From: Peter Kirk (peterkirk@qaya.org)
Date: Fri Mar 26 2004 - 19:02:48 EST
On 26/03/2004 13:31, Philippe Verdy wrote:
> ...
>
>We will probably soon see new characters added to Hebrew because of problems for
>the interpretation of Biblic texts, or simply because the currently used
>characters can't fit with any other symbol or letters borrowed from other
>scripts as they have the wrong character properties for usage in Hebrew.
>
>
Philippe, you are as so often misrepresenting the situation.
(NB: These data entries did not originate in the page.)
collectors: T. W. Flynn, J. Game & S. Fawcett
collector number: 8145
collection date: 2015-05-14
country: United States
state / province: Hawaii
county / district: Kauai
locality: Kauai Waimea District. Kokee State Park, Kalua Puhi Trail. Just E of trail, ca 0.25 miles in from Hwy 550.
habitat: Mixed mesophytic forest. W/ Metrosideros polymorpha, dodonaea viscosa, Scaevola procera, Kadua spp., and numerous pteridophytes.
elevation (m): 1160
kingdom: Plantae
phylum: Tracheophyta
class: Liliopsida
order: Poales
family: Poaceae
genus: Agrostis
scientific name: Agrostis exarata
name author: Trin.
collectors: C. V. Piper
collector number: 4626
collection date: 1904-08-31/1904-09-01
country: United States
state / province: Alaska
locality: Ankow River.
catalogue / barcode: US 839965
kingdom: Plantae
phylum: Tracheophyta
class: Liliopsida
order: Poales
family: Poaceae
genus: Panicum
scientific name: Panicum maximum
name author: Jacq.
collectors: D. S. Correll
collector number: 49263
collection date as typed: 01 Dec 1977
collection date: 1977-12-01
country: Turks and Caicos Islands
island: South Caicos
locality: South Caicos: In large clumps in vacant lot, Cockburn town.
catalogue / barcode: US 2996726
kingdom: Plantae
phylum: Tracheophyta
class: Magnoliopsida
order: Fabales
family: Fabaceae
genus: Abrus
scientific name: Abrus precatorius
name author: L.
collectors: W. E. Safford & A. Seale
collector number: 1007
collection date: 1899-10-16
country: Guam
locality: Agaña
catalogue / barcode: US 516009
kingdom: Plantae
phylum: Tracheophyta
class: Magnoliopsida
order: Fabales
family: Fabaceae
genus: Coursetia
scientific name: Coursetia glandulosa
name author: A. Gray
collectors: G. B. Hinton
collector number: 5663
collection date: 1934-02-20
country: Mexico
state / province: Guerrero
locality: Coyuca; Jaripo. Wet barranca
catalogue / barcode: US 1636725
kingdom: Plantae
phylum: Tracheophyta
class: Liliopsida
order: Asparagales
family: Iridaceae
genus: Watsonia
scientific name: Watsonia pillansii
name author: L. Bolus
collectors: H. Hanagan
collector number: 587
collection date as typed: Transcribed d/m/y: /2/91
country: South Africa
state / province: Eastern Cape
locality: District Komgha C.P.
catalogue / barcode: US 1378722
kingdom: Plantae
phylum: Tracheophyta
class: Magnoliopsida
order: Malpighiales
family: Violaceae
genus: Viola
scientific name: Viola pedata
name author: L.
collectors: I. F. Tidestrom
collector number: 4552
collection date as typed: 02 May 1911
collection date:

As far as I know the only proposals for new characters for biblical
Hebrew which are current or expected in the near future are 1) a
proposal for two characters found occasionally in the text which have
not yet been encoded (lower dot and nun hafukha,
http://std.dkuug.dk/jtc1/sc2/wg2/docs/n2714.pdf); and 2) a proposal for
one new accent which has not previously been properly distinguished from
another one (atnah hafukh,
http://std.dkuug.dk/jtc1/sc2/wg2/docs/n2692.pdf). These are not being
proposed because of problems of interpretation of the biblical text, but
because of problems in properly representing the text at the glyph
level. There is no possibility of using characters borrowed from other
scripts, and this has never been suggested, although in at least one
font the script generic COMBINING DOT BELOW has been used for the Hebrew
lower dot.
Beyond that, the only additional Hebrew characters I expect to see
encoded are for non-Tiberian pointing systems. Each of these three
systems is almost a separate script - the same base characters but
different sets of vowel points and accents.
I know there is one person who wants to encode new Hebrew characters
which are graphically identical to existing ones but semantically
different. It is unlikely that such proposals will succeed, not least
because in most cases there is no general agreement on the semantic
distinctions. (Compare for example that any proposal to encode a
distinct silent h for French would founder immediately on the lack of
agreement between all dialects about which h's are silent.) The best
principle, for Hebrew and for most other cases, is to encode what is
written i.e. the glyph distinctions, and not what people think it means.